TASK 1: Rewrite the article on childhood cancer in Ireland from "The incidence of childhood cancer is on the rise, which" up to and including "on the rise.", putting "pediatric cancer" in place of "childhood cancer".
TASK 2:
Answer these questions from the article on childhood cancer in Ireland:
(a) How many children died from cancer per year from the 1950s to the 70s?
(b) What was the average annual number of diagnoses during 2008-2014?
(c) Who is the Director of the NCRI?
TASK 3:
For each statement, say yes or no depending on whether it agrees with the article on childhood cancer in Ireland, and quote the words that settle it.
(a) Incidence rates for boys and girls combined rose by an average of 1.1% per year between 1994 and 2014.
(b) More than 25 children under the age of 15 have died from cancer each year since the 1990s.
(c) The NCRI says the rise in annual diagnoses is due entirely to increases in the childhood population.

The incidence of childhood cancer is on the rise, which likely reflects improvements in diagnosis
The number of children dying from cancer in Ireland is falling, according to a new report.
The figures from the National Cancer Registry (NCRI) show that fewer than 25 children under the age of 15 have died from the illness each year since the 1990s.
That compares with 50-60 deaths per year from the 1950s to 70s.
Despite the declining mortality rate, however, the incidence of childhood cancer is on the rise.
The report shows that average annual numbers rose from 117 diagnoses per year during the 1994-2000 period to 163 per year during 2008-2014 - which the NCRI says partly reflects increases in the childhood population.
Incidence rates for boys & girls combined 'increased significantly' by an average of 1.1% per year between 1994 and 2014.
"Although a real trend in underlying risk of childhood cancer cannot be ruled out, it is likely that a substantial proportion of the increase in incidence rates reflects improvements in diagnosis," the report notes.
Professor Kerry Clough-Gorr, Director of the NCRI, explained: "While incidence appears to be increasing, the consensus internationally is that this may, to a large extent, reflect improvements in diagnosis.
"Treatment improvements have led to marked reductions in mortality from childhood cancer, but further work is needed to follow-up the growing numbers of survivors of childhood cancer, who may experience long-term health consequences related to their cancer treatment.”
She added: "Obviously the decrease in mortality and the increase in survival are both related to better treatements for children."

SOURCE INFORMATION:

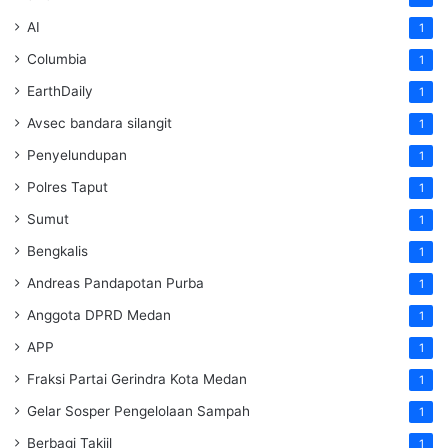
AI
1
Columbia
1
EarthDaily
1
Avsec bandara silangit
1
Penyelundupan
1
Polres Taput
1
Sumut
1
Bengkalis
1
Andreas Pandapotan Purba
1
Anggota DPRD Medan
1
APP
1
Fraksi Partai Gerindra Kota Medan
1
Gelar Sosper Pengelolaan Sampah
1
Berbagi Takjil
1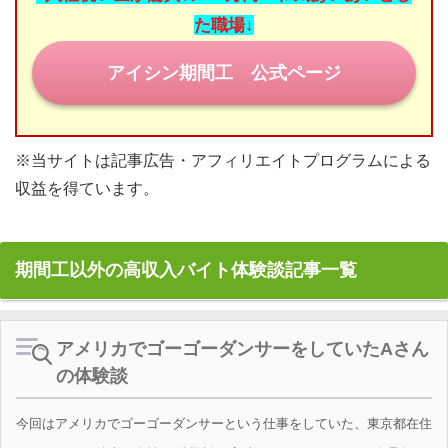
た職場↓
目指せ！正社員登用
アイシン期間工 公式ページ
期間工の休日
みなさまの期間工体験談
※当サイトは記事広告・アフィリエイトプログラムによる
お問い合わせ
収益を得ています。
期間工以外の高収入バイト体験談記事一覧
アメリカでゴーゴーダンサーをしていたAさん
の体験談
今回はアメリカでゴーゴーダンサーという仕事をしていた、東京都在住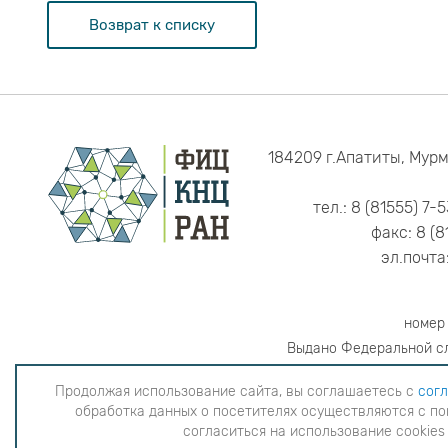
Возврат к списку
184209 г.Апатиты, Мурм
тел.: 8 (81555) 7-
факс: 8 (8
эл.почта
номер
Выдано Федеральной сл
Продолжая использование сайта, вы соглашаетесь с
согл
обработка данных о посетителях осуществляются с по
Продолжая использование сайта, вы согла
согласиться на использование cookies
данных о посетителях осуществляютс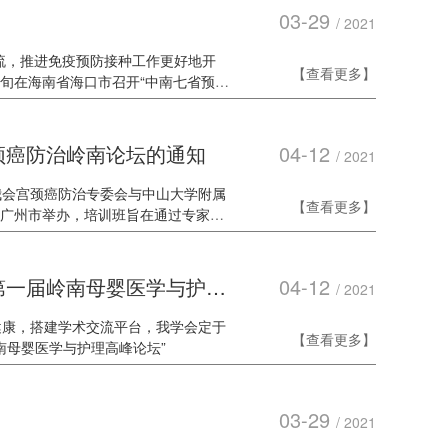
03-29
/ 2021
流，推进免疫预防接种工作更好地开
【查看更多】
下旬在海南省海口市召开“中南七省预防
颈癌防治岭南论坛的通知
04-12
/ 2021
我会宫颈癌防治专委会与中山大学附属
【查看更多】
日在广州市举办，培训班旨在通过专家授
及宫颈病变的诊治，从而提高基层医务
第一届岭南母婴医学与护理
04-12
/ 2021
健康，搭建学术交流平台，我学会定于
【查看更多】
南母婴医学与护理高峰论坛”
03-29
/ 2021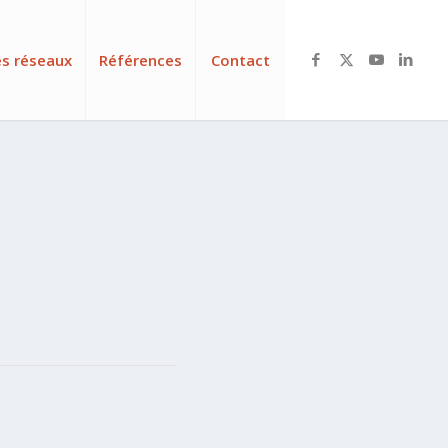
es réseaux
Références
Contact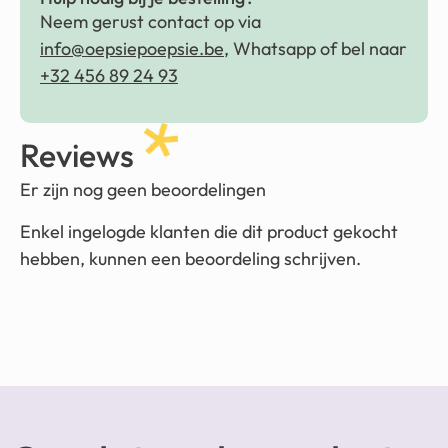
Neem gerust contact op via
info@oepsiepoepsie.be
, Whatsapp of bel naar
+32 456 89 24 93
Reviews
Er zijn nog geen beoordelingen
Enkel ingelogde klanten die dit product gekocht
hebben, kunnen een beoordeling schrijven.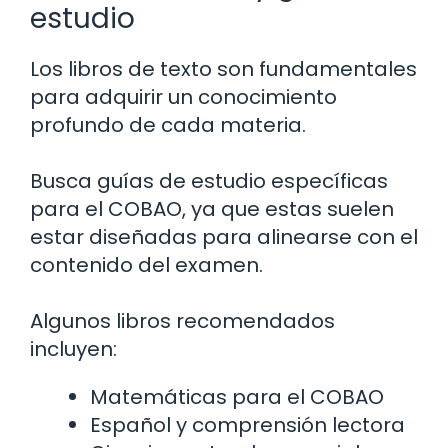
estudio
Los libros de texto son fundamentales
para adquirir un conocimiento
profundo de cada materia.
Busca guías de estudio específicas
para el COBAO, ya que estas suelen
estar diseñadas para alinearse con el
contenido del examen.
Algunos libros recomendados
incluyen:
Matemáticas para el COBAO
Español y comprensión lectora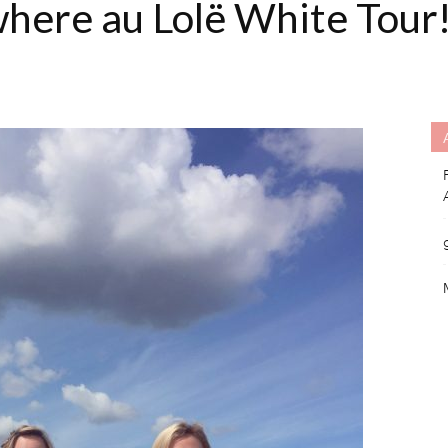
here au Lolë White Tour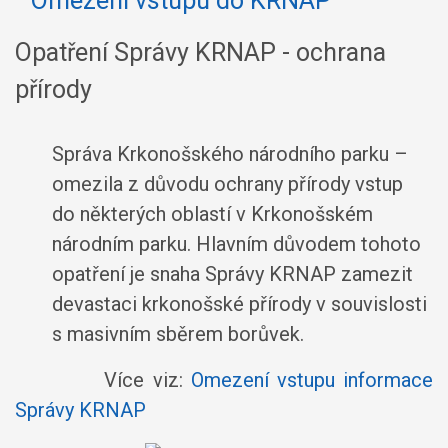
Opatření Správy KRNAP - ochrana
přírody
Správa Krkonošského národního parku –
omezila z důvodu ochrany přírody vstup
do některých oblastí v Krkonošském
národním parku. Hlavním důvodem tohoto
opatření je snaha Správy KRNAP zamezit
devastaci krkonošské přírody v souvislosti
s masivním sběrem borůvek.
Více viz:
Omezení vstupu informace
Správy KRNAP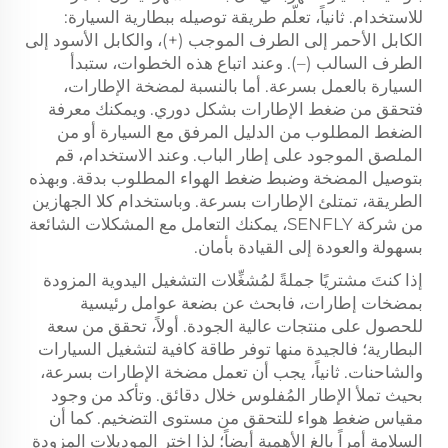
للاستخدام. ثانياً، تعلّم طريقة توصيله ببطارية السيارة:
الكابل الأحمر إلى الطرف الموجب (+)، والكابل الأسود إلى
الطرف السالب (–). وعند اتباع هذه الخطوات، ستبدأ
السيارة بالعمل بسرعة. أما بالنسبة لمضخة الإطارات،
فتحقق من ضغط الإطارات بشكل دوري. ويمكنك معرفة
الضغط المطلوب من الدليل المرفق مع السيارة أو من
الملصق الموجود على إطار الباب. وعند الاستخدام، قم
بتوصيل المضخة وضبط ضغط الهواء المطلوب بدقة. وبهذه
الطريقة، تمتلئ الإطارات بسرعة. وباستخدام كلا الجهازين
من شركة SENFLY، يمكنك التعامل مع المشكلات الشائعة
بسهولة والعودة إلى القيادة بأمان.
إذا كنتَ مشتريًا جملةً لمُشغِّلات التشغيل اليدوية المزودة
بمضخات إطارات، فابحث عن بضعة عوامل رئيسية
للحصول على منتجات عالية الجودة. أولاً، تحقق من سعة
البطارية؛ فالجيدة منها توفر طاقة كافية لتشغيل السيارات
والشاحنات. ثانياً، يجب أن تعمل مضخة الإطارات بسرعة،
بحيث تملأ الإطار المُفلوس خلال دقائق. وتأكد من وجود
مقياس ضغط هواء للتحقق من مستوى التضخيم. كما أن
السلامة أمراً بالغ الأهمية أيضاً؛ لذا اختر الموديلات المزودة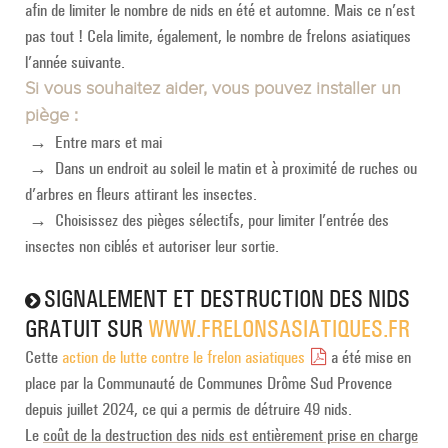
afin de limiter le nombre de nids en été et automne. Mais ce n’est
pas tout ! Cela limite, également, le nombre de frelons asiatiques
l’année suivante.
Si vous souhaitez aider, vous pouvez installer un
piège :
→ Entre mars et mai
→ Dans un endroit au soleil le matin et à proximité de ruches ou
d’arbres en fleurs attirant les insectes.
→ Choisissez des pièges sélectifs, pour limiter l’entrée des
insectes non ciblés et autoriser leur sortie.
SIGNALEMENT ET DESTRUCTION DES NIDS
GRATUIT SUR
WWW.FRELONSASIATIQUES.FR
Cette
action de lutte contre le frelon asiatiques
a été mise en
place par la Communauté de Communes Drôme Sud Provence
depuis juillet 2024, ce qui a permis de détruire 49 nids.
Le
coût de la destruction des nids est entièrement prise en charge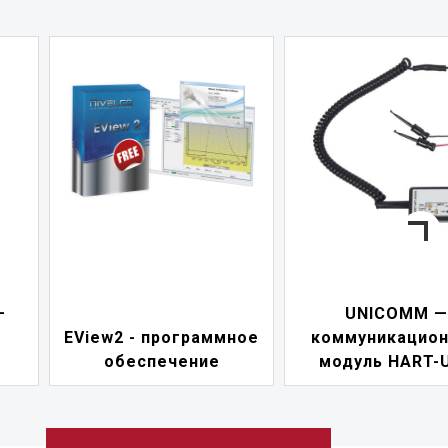
—
UNICOMM —
EView2 - программное
коммуникацио
обеспечение
модуль HART-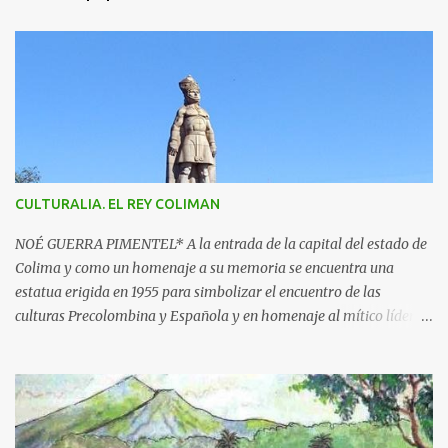
e
n
t
a
r
i
o
s
CULTURALIA. EL REY COLIMAN
NOÉ GUERRA PIMENTEL* A la entrada de la capital del estado de
Colima y como un homenaje a su memoria se encuentra una
estatua erigida en 1955 para simbolizar el encuentro de las
culturas Precolombina y Española y en homenaje al mítico líder
que defendió a este pueblo, obra del escultor Juan F. Olaquíbel,
autor, entre otras, de la admirada “Diana Cazadora” de la ciudad
de México. El monumento representa a un ideal guerrero en pie,
sobre una base circular de más de 7 metros de alto. La estatua
labrada en piedra tono gris, descansa sobre un pedestal con el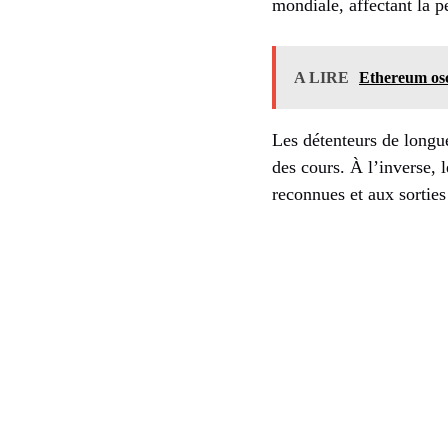
mondiale, affectant la pe
A LIRE
Ethereum osci
Les détenteurs de longu
des cours. À l’inverse, 
reconnues et aux sorties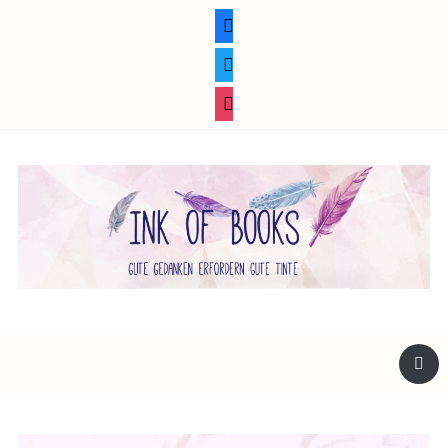
facebook
twitter
instagram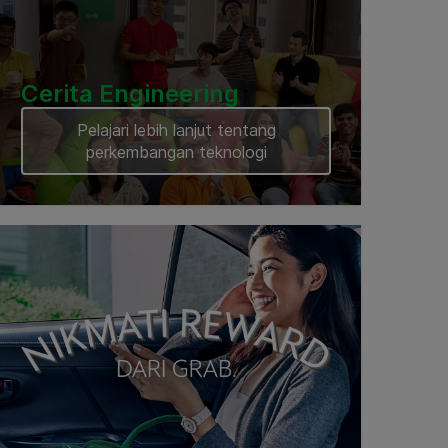
Cerita Engineering
Pelajari lebih lanjut tentang
perkembangan teknologi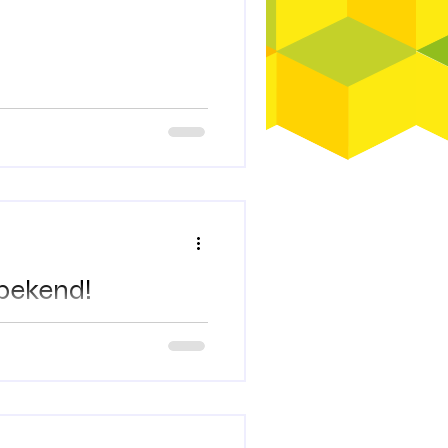
 Bulls on Parade 00:20 -
ocatie: Heymanplein, Sint-
jd 100% GRATIS! Check alle d
 bekend!
nze eerste artiesten te
la Pace 2026 tijdens de
menwerking met OJC Kompas,
gen we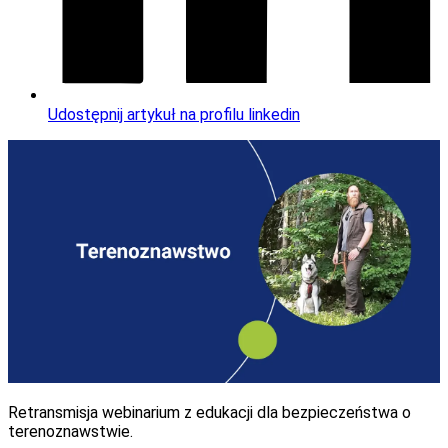
Udostępnij artykuł na profilu linkedin
Retransmisja webinarium z edukacji dla bezpieczeństwa o
terenoznawstwie.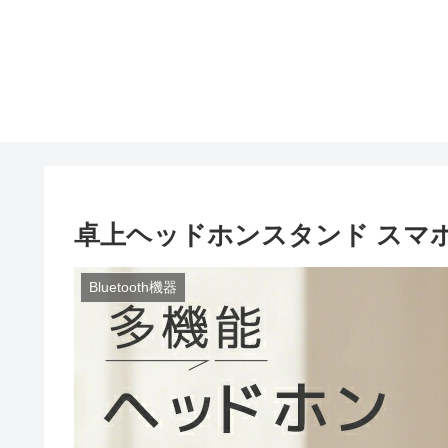
卓上ヘッドホンスタンド スマホ
Bluetooth機器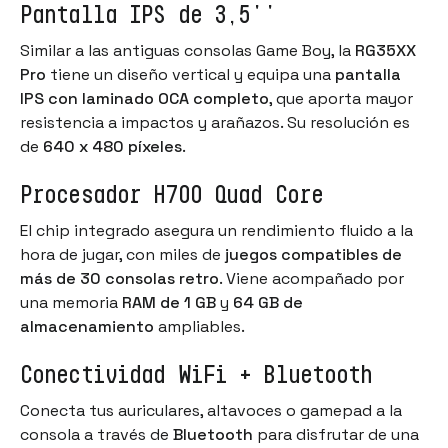
Pantalla IPS de 3,5''
Similar a las antiguas consolas Game Boy, la
RG35XX
Pro
tiene un diseño vertical y equipa una
pantalla
IPS con laminado OCA completo
, que aporta mayor
resistencia a impactos y arañazos. Su resolución es
de
640 x 480 píxeles
.
Procesador H700 Quad Core
El chip integrado asegura un rendimiento fluido a la
hora de jugar, con miles de
juegos compatibles de
más de 30 consolas retro
. Viene acompañado por
una memoria
RAM de 1 GB
y
64 GB de
almacenamiento
ampliables.
Conectividad WiFi + Bluetooth
Conecta tus auriculares, altavoces o gamepad a la
consola a través de
Bluetooth
para disfrutar de una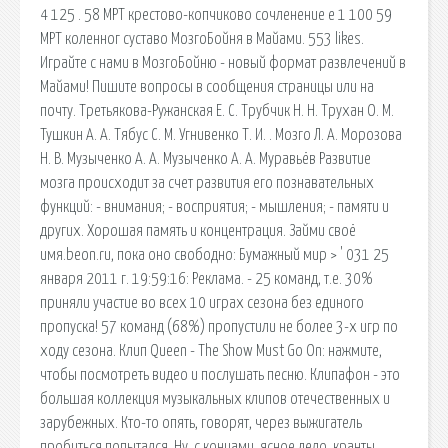
4 125 . 58 МРТ крестово-копчиково сочленение е 1 100 59
МРТ коленног суставо МозгоБойня в Майами. 553 likes.
Играйте с нами в МозгоБойню - новый формат развлечений в
Майами! Пишите вопросы в сообщения страницы или на
почту. Третьякова-Ружанская Е. С. Трубчик Н. Н. Трухан О. М.
Тушкин А. А. Тябус С. М. Угнивенко Т. И. . Мозго Л. А. Морозова
Н. В. Музыченко А. А. Музыченко А. А. Муравьёв Развитие
мозга происходит за счет развития его познавательных
функций: - внимания; - восприятия; - мышления; - памяти и
других. Хорошая память и концентрация. Займи своё
имя.beon.ru, пока оно свободно: Бумажный мир > ' 031 25
января 2011 г. 19:59:16: Реклама. - 25 команд, т.е. 30%
приняли участие во всех 10 играх сезона без единого
пропуска! 57 команд (68%) пропустили не более 3-х игр по
ходу сезона. Клип Queen - The Show Must Go On: нажмите,
чтобы посмотреть видео и послушать песню. Клипафон - это
большая коллекция музыкальных клипов отечественных и
зарубежных. Кто-то опять, говорят, через выжигатель
пробиться попытался. Ну, с концами, ясное дело, кранты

RESULT 1:
The incidence of pediatric cancer is on the rise, which likely reflects improvements in diagnosis
The number of children dying from cancer in Ireland is falling, according to a new report.
The figures from the National Cancer Registry (NCRI) show that fewer than 25 children under the age of 15 have died from the illness each year since the 1990s.
That compares with 50-60 deaths per year from the 1950s to 70s.
Despite the declining mortality rate, however, the incidence of pediatric cancer is on the rise.

RESULT 2:
(a) 50-60 deaths per year.
(b) 163 per year.
(c) Professor Kerry Clough-Gorr.

RESULT 3:
(a) Yes: "Incidence rates for boys & girls combined 'increased significantly' by an average of 1.1% per year between 1994 and 2014."
(b) No: "fewer than 25 children under the age of 15 have died from the illness each year since the 1990s."
(c) No: "which the NCRI says partly reflects increases in the childhood population."